The hype and hysteria about AI makes it hard to work out what’s going on, or what’s being seriously modelled. But the OBR’s bottom-up methods seem more plausible to me than the scenario-based McKinsey and Goldman models. The PwC ‘seize the prize’ report, which had the most stunning models, came out in eight years ago. While tech has advanced faster than was then expected, the economic models seem to be sobering.
That’s not to say it won’t revolutionise certain sectors. The Spectator achieved a 5x increase in value over 2009-24 as tech helped us outpace and out-innovate larger, slower rivals. But that was not tech itself. It was a change in working practices, with multi-platform journalists and an ‘ask for forgiveness, not permission’ culture of innovation.

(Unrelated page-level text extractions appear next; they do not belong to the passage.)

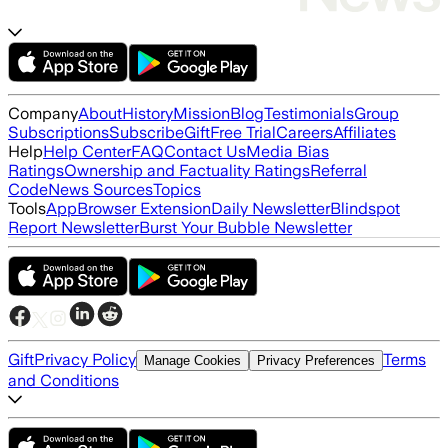
Company
About
History
Mission
Blog
Testimonials
Group
Subscriptions
Subscribe
Gift
Free Trial
Careers
Affiliates
Help
Help Center
FAQ
Contact Us
Media Bias
Ratings
Ownership and Factuality Ratings
Referral
Code
News Sources
Topics
Tools
App
Browser Extension
Daily Newsletter
Blindspot
Report Newsletter
Burst Your Bubble Newsletter
Gift
Privacy Policy
Terms
Manage Cookies
Privacy Preferences
and Conditions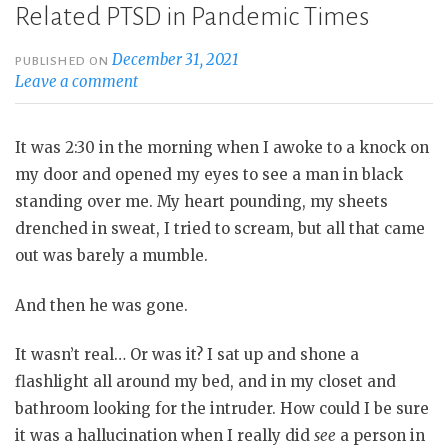
Related PTSD in Pandemic Times
December 31, 2021
PUBLISHED ON
Leave a comment
It was 2:30 in the morning when I awoke to a knock on
my door and opened my eyes to see a man in black
standing over me. My heart pounding, my sheets
drenched in sweat, I tried to scream, but all that came
out was barely a mumble.
And then he was gone.
It wasn’t real… Or was it? I sat up and shone a
flashlight all around my bed, and in my closet and
bathroom looking for the intruder. How could I be sure
it was a hallucination when I really did
see
a person in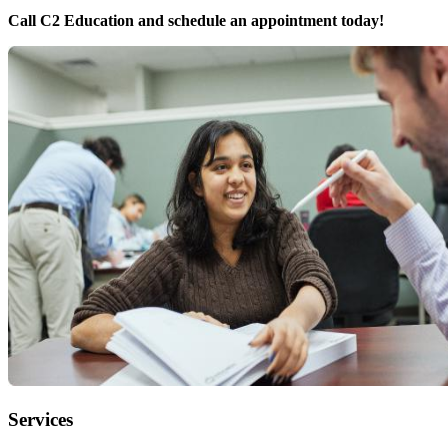
Call C2 Education and schedule an appointment today!
Services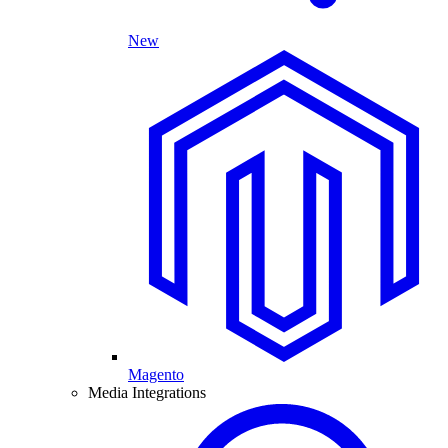
New
Magento
Media Integrations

We did it with amazing people, not amazing tech. Axel Springer could well double its value using AI but that will depend on the skill of its humans, not the speed of its kit.
My hunch is that those technological achievements - the Grok videos, the Claude programming - are unlikely to translate into real economic dislocation or transformation in the next five to eight years. The tech-optimist scenario is plausible, but right now hard to reconcile with any economic or assumption framework.
Expectation could create its own reality. The hope / fear of AI revolution will affect the size of gambles politicians take, the number of graduates firms hire - and how much stock markets are valued at. My sense is that, in all of these areas, the hype is significantly running ahead of the reality. A few more studies like the OBRs may help bring things back down to earth. As Acemoglu concludes: “economic theory and the available data justify a more modest, realistic outlook for AI.”
AI could well transform our economy - but not any time soon. And if it does happen, Starmer, Trump and Reeves are unlikely to be in office to reap the dividends.








Has the OBR considered the potential downside of its more optimistic scenarios? They appear to assume that AI will be complementary to existing work structure as opposed to (IMO) an environment in which workers are replaced. If there is mass dislocation of the workforce (or even selective dislocation) then what? UBI?
Some sound logic in this analysis Fraser, but many of the projections are in isolation of the ‘action and reaction’ effects that AI will influence but not necessarily cause….
I say ‘influence’ rather than cause - AI will inevitably be a causal strand running through all of our lives, but there may be many other ‘unknowns’ as yet that are likely to affect almost everything.
I’ve spent my career in tech - and in particular analytics - and seen bubbles, booms, fads and iterations of the same thing, all hyped by techies and marketers like myself, but never as much by politicians as we see happening this time.
They seem to have developed vastly more foresight than the rest of us all of a sudden! Without any evidence of being qualified to postulate so enthusiastically!
AI definitely will affect productivity. New jobs will appear; others will disappear. But if I were a politician or indeed an OBR analyst, I wouldn’t be as certain as they seem to be that this will be a panacea for all economic ills - and certainly ( as you seem to agree) not during their political tenure.
One certainty is that other stuff will happen - unforecasted events - that may have a bigger influence on outcomes for society than AI. We got a taste of it with Covid. We could see unfortunate events occurring even more frequently - as a result of AI.
I’m no Methuselah, but I’m happy to predict AI won’t be all plain sailing for the markets in general, or for humanity.